[[ Text excerpt, beginning ]]
Be careful not to get so vigorous in your shaking that you slosh material out of the pan during this step. Depending on the consistency of the material that you are working, it may be necessary to alternate doing steps four and five over again a few times to get all of the pan's contents into a liquid state of suspension. It is this same liquid state of suspension that allows the heavier materials to sink in the pan while the lighter materials emerge to the surface.
STEP 6: As the shaking action causes rocks to rise up to the surface, sweep them out of the pan using your fingers or the side of your hand. Just sweep off the top layer of rocks which have worked their way up to the pan's surface.
Don't worry about losing gold while doing this, because the same action which has brought the rocks to the surface will have worked the gold deeper down toward the bottom of the pan.
Rotating your arm in a circular motion underwater will help to bring more rocks to the surface where they can be swept off in the same way.
When picking the larger rocks out of the pan, make sure that they are clean of clay and other particles before you toss them out. Clay sometimes contains pieces of gold and also has a tendency to grab onto the gold in your pan.
STEP 7: Continue to do steps five and six, shaking the pan and sweeping out the rocks and pebbles, until most of the medium-sized material is out of your pan.
STEP 8: Tilt the forward edge of your pan downward slightly to bring the forward bottom edge of the pan to a lower position. With the pan tilted forward, shake it back and forth using the same left and right motion. Be careful not to tilt the pan forward so much that any material is spilled over the forward edge while shaking.
This tilted shaking action causes the gold to start working its way down to the pan's forward bottom edge, and continues to work the lighter materials to the surface where they will be swept off.
STEP 9: Carefully, by using a forward and backward movement, or a slight circular motion, just below the surface of the water, allow the water to sweep the top layer of worthless, lighter materials out of the pan. Only allow the water to sweep out a little at a time, while watching closely for the heavier materials to be uncovered as the lighter materials are swept out. It takes some judgment in this step to determine just how much material to sweep off before having to shake again so that no gold is lost. It will just take a little practice in panning gold before you will begin to see the difference between the lighter materials and the heavier materials in your pan, and get a feel for knowing exactly how much material can be safely swept out before re-shaking is necessary. When you are first starting, it is best to re-shake as often as you feel that it is needed to prevent losing any gold. When in doubt, shake! There are a few factors which can be pointed out to help you with this. Heavier materials are usually darker in color than the lighter materials. You will notice while shaking the pan that it is the lighter colored materials that are vibrating on the surface. You will also notice that as the lighter materials are swept out of the pan, the darker colored materials are uncovered.
[[ Text excerpt, end ]]
[[ Provided data, beginning ]]
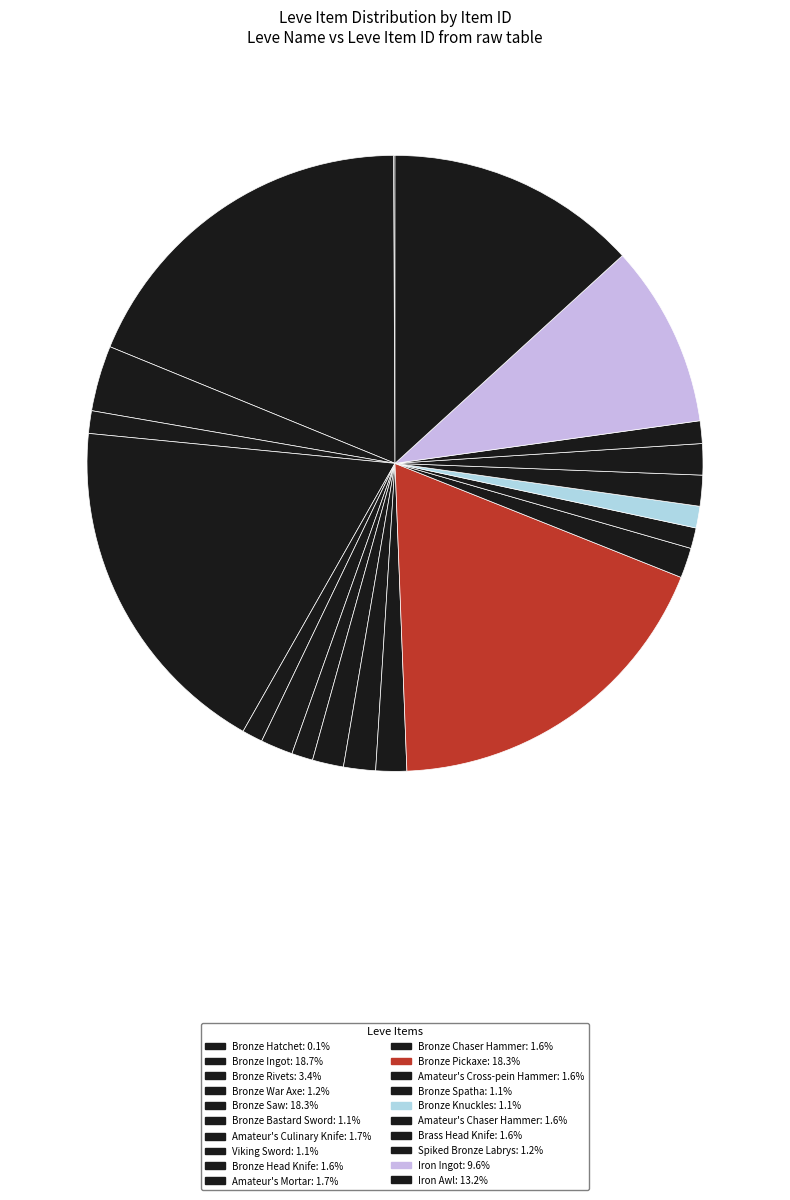

Which slice is the largest?

Bronze Ingot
[[ Provided data, end ]]
Transcribe the passage of the gold panning instructions that runs from "When picking the" up to and including "edge while shaking.", keeping every word unchanged.

When picking the larger rocks out of the pan, make sure that they are clean of clay and other particles before you toss them out. Clay sometimes contains pieces of gold and also has a tendency to grab onto the gold in your pan.
STEP 7: Continue to do steps five and six, shaking the pan and sweeping out the rocks and pebbles, until most of the medium-sized material is out of your pan.
STEP 8: Tilt the forward edge of your pan downward slightly to bring the forward bottom edge of the pan to a lower position. With the pan tilted forward, shake it back and forth using the same left and right motion. Be careful not to tilt the pan forward so much that any material is spilled over the forward edge while shaking.